### Seitenauszug

• • • • • • •

Agenturen arbeiten
nur „remote“,
weil sie müssen …
oder?
Ein Beitrag von Martin Sternsberger, WP-Stars 12.12.2019
Die österreichische Digitalagentur WP-Stars hat ein wunderschönes Büro in Wien, aber lässt ihren Mitarbeiter/innen die Freiheit, wo sie arbeiten wollen. Geschäftsführer Martin Sternsberger erzählt, warum man bei WP-Stars zusätzlich auch auf Remote-Arbeit setzt, was dafür notwendig ist und warum es sich lohnt, sich das als Agentur „anzutun“.
Arbeiten im Grünen? Manchmal erinnere ich mich zurück an meinen Arbeitsplatz Anfang der 90er-Jahre. Ich saß an einem ordentlichen Schreibtisch, telefonierte mit einem modernen Festnetztelefon und arbeitete mit einem zeitgemäßen Desktop-PC. Einer von den Dingern, die fast einen halben Meter hoch und sehr standfest waren. Daran angeschlossen ein einigermaßen schwerer Monitor, der noch nicht einmal Farbe darstellen konnte.

• • • • • • •

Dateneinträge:
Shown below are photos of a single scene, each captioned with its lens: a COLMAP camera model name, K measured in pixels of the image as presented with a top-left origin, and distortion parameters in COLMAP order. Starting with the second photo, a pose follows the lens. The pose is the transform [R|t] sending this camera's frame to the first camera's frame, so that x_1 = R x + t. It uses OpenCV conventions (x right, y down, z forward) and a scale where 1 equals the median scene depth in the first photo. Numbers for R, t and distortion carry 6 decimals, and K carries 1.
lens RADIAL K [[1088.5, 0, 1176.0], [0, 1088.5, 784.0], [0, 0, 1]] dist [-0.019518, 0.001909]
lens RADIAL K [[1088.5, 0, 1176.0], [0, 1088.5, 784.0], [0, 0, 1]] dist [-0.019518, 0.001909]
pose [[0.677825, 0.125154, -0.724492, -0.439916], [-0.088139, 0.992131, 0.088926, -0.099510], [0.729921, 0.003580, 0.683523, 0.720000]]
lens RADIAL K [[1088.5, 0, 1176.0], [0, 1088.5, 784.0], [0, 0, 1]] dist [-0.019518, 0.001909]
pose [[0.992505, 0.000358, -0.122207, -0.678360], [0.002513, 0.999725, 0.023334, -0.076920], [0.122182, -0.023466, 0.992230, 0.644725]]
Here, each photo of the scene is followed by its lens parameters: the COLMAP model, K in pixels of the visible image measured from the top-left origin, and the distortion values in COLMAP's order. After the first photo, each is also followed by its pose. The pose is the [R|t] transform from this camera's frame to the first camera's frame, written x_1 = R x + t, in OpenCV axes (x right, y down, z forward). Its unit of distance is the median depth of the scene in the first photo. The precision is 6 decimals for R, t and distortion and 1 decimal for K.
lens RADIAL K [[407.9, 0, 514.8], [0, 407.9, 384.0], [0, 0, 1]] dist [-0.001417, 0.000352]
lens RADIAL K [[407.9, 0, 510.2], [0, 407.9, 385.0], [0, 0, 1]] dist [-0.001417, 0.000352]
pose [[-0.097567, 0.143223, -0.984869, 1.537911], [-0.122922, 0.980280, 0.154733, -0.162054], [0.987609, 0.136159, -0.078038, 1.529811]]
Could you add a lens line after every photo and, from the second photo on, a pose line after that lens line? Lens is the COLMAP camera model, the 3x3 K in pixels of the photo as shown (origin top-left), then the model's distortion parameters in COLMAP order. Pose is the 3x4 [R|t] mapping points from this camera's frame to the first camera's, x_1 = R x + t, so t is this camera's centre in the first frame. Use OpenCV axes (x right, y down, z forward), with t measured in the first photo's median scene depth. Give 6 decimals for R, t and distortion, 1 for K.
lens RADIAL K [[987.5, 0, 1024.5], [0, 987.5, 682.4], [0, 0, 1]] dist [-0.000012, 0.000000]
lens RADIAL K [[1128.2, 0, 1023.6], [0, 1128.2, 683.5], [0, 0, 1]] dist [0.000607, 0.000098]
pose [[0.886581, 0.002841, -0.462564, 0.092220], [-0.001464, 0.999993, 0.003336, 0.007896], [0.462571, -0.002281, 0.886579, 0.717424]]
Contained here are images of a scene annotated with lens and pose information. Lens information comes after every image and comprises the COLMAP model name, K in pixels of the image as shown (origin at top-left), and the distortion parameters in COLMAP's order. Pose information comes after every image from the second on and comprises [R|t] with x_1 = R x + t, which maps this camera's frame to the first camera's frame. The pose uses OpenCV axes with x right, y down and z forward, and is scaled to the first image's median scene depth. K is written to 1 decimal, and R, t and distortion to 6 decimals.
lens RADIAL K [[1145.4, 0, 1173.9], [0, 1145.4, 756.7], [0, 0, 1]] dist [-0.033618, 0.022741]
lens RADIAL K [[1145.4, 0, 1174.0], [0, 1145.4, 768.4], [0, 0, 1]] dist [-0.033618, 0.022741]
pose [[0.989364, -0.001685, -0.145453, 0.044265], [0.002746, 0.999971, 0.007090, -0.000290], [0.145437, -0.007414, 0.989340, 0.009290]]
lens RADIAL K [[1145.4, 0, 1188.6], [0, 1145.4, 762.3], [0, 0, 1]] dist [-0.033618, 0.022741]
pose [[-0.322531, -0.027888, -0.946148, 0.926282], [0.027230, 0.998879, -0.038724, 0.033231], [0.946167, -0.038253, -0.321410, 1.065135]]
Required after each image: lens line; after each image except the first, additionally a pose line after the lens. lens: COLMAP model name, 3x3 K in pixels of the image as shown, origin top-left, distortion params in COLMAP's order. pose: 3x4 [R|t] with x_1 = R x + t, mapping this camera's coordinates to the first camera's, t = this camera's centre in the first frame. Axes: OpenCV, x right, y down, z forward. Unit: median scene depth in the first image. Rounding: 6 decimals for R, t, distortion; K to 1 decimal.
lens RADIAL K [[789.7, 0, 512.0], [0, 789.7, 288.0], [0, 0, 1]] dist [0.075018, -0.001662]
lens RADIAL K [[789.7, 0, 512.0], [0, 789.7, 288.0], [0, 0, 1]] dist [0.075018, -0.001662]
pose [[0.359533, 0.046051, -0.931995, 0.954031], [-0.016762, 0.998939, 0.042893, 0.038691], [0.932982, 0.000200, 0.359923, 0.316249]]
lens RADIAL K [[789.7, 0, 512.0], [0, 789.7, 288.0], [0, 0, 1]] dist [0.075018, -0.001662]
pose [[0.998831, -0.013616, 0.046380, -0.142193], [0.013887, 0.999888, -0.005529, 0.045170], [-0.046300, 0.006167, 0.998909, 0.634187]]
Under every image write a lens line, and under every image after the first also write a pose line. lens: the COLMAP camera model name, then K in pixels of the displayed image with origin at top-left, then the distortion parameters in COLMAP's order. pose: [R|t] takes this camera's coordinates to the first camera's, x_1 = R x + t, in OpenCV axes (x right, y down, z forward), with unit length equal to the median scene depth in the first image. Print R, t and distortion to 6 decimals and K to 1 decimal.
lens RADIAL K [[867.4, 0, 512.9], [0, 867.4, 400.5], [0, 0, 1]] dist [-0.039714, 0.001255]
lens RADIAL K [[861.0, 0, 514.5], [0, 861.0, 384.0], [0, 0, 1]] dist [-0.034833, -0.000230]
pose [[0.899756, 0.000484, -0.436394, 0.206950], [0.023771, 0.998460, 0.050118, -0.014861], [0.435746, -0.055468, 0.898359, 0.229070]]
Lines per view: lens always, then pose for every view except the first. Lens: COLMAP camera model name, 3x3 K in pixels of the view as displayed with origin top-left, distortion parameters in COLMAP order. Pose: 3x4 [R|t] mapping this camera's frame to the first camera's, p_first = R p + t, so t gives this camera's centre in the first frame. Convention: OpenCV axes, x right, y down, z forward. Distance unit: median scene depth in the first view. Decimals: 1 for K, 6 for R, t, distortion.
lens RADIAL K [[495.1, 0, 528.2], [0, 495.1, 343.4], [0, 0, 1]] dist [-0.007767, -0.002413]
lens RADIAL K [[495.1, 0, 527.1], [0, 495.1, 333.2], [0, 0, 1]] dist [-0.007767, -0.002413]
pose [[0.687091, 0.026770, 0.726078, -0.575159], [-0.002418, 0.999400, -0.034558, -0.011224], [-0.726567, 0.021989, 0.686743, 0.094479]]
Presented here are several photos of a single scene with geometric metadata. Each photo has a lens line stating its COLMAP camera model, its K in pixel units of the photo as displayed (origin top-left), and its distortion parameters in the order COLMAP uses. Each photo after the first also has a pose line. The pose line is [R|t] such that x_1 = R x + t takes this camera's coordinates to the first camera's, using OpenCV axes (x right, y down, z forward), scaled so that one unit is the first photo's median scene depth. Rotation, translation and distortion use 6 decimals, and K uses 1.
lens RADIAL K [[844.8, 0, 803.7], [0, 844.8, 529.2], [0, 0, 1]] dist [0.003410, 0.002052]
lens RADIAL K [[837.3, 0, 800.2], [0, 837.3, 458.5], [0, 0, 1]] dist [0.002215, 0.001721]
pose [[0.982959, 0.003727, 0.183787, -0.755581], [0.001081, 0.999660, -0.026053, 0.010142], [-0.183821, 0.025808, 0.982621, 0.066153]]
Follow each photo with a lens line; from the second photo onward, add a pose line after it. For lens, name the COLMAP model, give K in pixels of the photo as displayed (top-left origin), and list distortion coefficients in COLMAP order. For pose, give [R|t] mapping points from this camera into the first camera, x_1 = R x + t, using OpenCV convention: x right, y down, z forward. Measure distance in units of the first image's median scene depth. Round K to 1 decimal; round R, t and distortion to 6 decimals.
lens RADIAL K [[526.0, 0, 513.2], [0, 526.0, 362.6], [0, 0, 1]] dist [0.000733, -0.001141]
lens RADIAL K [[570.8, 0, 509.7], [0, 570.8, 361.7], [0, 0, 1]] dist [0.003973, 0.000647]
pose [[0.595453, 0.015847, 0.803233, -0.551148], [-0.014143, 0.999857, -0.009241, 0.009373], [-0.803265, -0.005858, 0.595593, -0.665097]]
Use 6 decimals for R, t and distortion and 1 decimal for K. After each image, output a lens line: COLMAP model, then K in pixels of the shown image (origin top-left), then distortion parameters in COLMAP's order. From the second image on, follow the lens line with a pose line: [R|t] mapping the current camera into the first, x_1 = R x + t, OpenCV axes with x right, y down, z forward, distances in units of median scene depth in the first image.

• • • • • • •

### Ihre Aufgabe
Geben Sie aus dem Beitrag über Remote-Arbeit in Agenturen oben alles von „Agenturen arbeiten“ bis hinunter zu „Farbe darstellen konnte.“ wortgetreu wieder.

### Schriftliche Antwort
Agenturen arbeiten
nur „remote“,
weil sie müssen …
oder?
Ein Beitrag von Martin Sternsberger, WP-Stars 12.12.2019
Die österreichische Digitalagentur WP-Stars hat ein wunderschönes Büro in Wien, aber lässt ihren Mitarbeiter/innen die Freiheit, wo sie arbeiten wollen. Geschäftsführer Martin Sternsberger erzählt, warum man bei WP-Stars zusätzlich auch auf Remote-Arbeit setzt, was dafür notwendig ist und warum es sich lohnt, sich das als Agentur „anzutun“.
Arbeiten im Grünen? Manchmal erinnere ich mich zurück an meinen Arbeitsplatz Anfang der 90er-Jahre. Ich saß an einem ordentlichen Schreibtisch, telefonierte mit einem modernen Festnetztelefon und arbeitete mit einem zeitgemäßen Desktop-PC. Einer von den Dingern, die fast einen halben Meter hoch und sehr standfest waren. Daran angeschlossen ein einigermaßen schwerer Monitor, der noch nicht einmal Farbe darstellen konnte.